Teachers and students today - worlds apart in their use of technology?

While designing online projects I have been thinking about the seemingly huge generation gap between what Marc Prensky, the American advocate for game-based learning, calls the digital natives – that is, our students - and the digital immigrants - and that would be us, the teachers.

According to Prensky, a lot of the new motivational problems at school stem from the old teaching mentality which simply doesn’t reach the students, whose brains may even have become different in this fast-paced digital world of instant messaging and multi-tasking. Now some of this does resonate with me. I must admit I still largely believe in the old ‘no pain, no gain’ adage about learning, or that you learn certain things more easily in small doses, step-by-step, in, at least ostensibly, a logical order. But when I prepare my classes accordingly, and present them to a group of students to the best of my understanding and ability, it’s often moans and groans and dozing youngsters I am confronted with.So, what if this new generation truly learns very differently – making sense out of chaos in random order, sometimes progressing in giant leaps, which, of course, makes my gradual approach simply too boring to pay any attention to? However, there is already research to question Prensky’s assumptions about the 21st-century youngsters’ differently wired brains.

JISC (Joint Information Systems Committee), a British committee supporting education and research, has published a report revealing that, what they call, the ‘Google generation’, lacks the critical and analytical skills to assess the information they find on the web. So maybe we older-generation teachers still serve a purpose in guiding our students how to navigate the stormy information seas of the new millennium, as long as we overcome our initial fear of using the new technology for educational purposes.

Thinking about all this technology use made me remember the first piece of technology that really changed my life. It was back in the 70s, when I got my first portable cassette recorder that suddenly allowed me to make my own tapes containing my favourite 70s glam-rock tunes in the exact order I wanted. For years, that recorder was the only technological gadget I had in my room. Today, it sounds like ancient history. Funny enough, just this school year, I used a cassette in one of my English groups, and the students were mystified to see it. What is THAT?? What, it has two sides?? How on earth does it work?

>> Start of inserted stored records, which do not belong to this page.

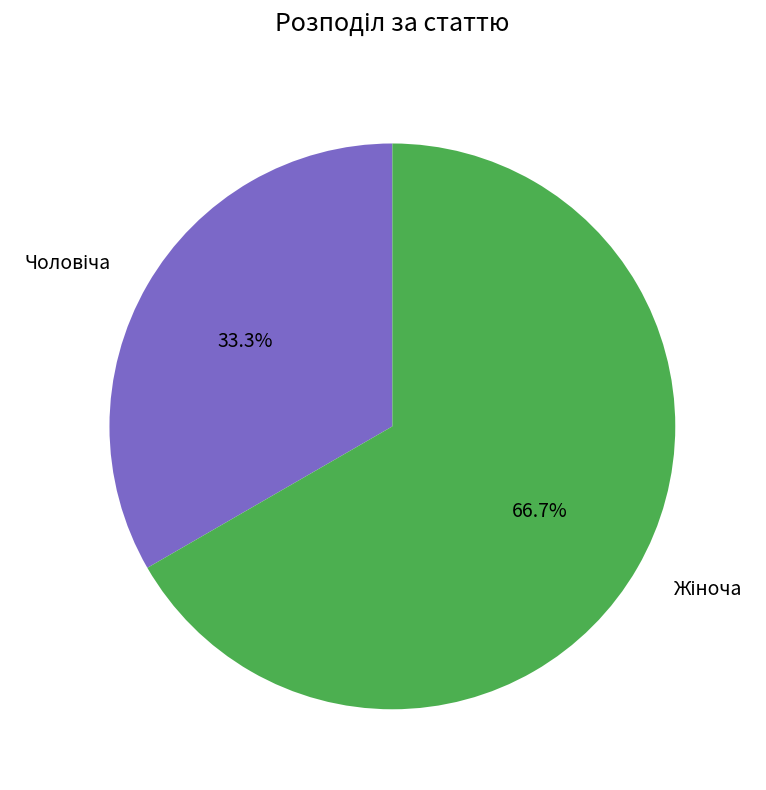

Does any single category account for the majority?

Yes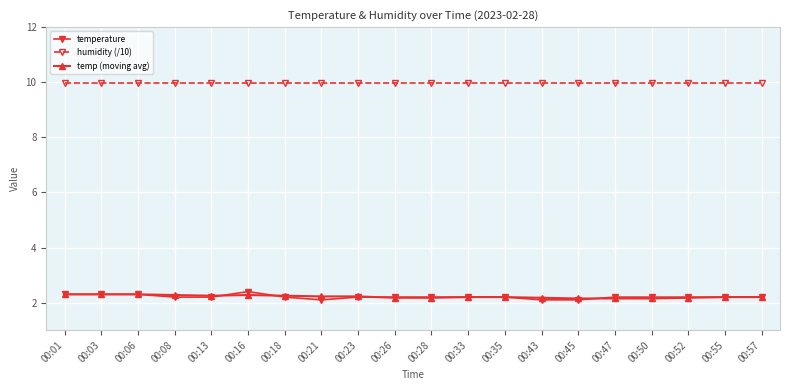

Count the number of categories in the chart.

20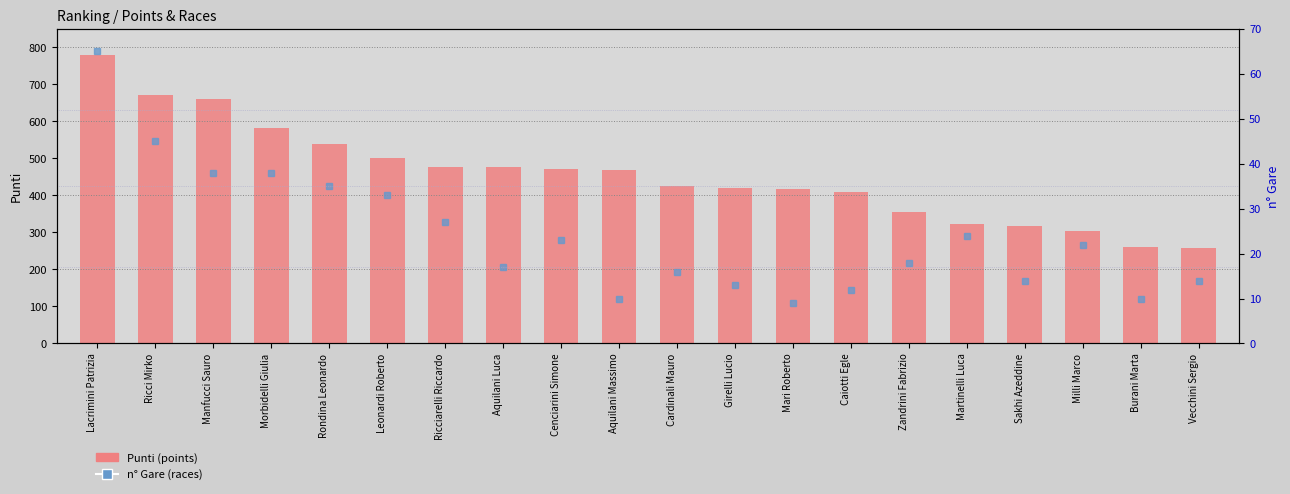

Reading left to right, extract all data points from this chart.

Punti: 778.3	672.2	660.7	582.0	539.7	501.3	476.8	476.2	470.4	467.7	425.8	420.0	418.7	407.9	354.5	322.4	316.4	305.0	261.7	259.0
n° Gare: 65.0	45.0	38.0	38.0	35.0	33.0	27.0	17.0	23.0	10.0	16.0	13.0	9.0	12.0	18.0	24.0	14.0	22.0	10.0	14.0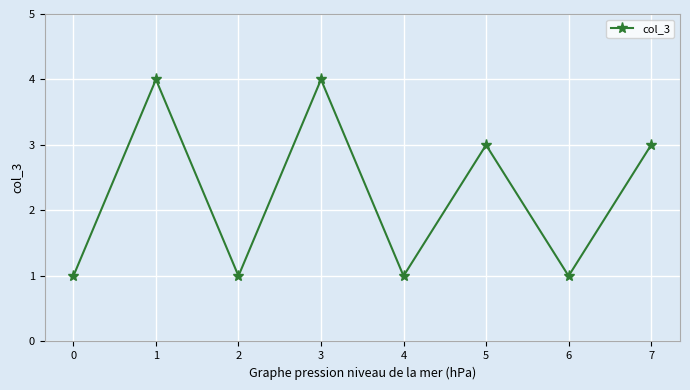

The value at 3 is 4. True or false?

True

It was as alien to them as many of their modern music gear is to me. I can still vividly remember how mobile phones and computers literally revolutionized my communication patterns, whereas most of my students now, of course, take them for granted in their lives, not thinking twice about it. So at least in this sense, I am indeed a digital immigrant – yet, nevertheless, I still remain eager to keep learning new things all through my life.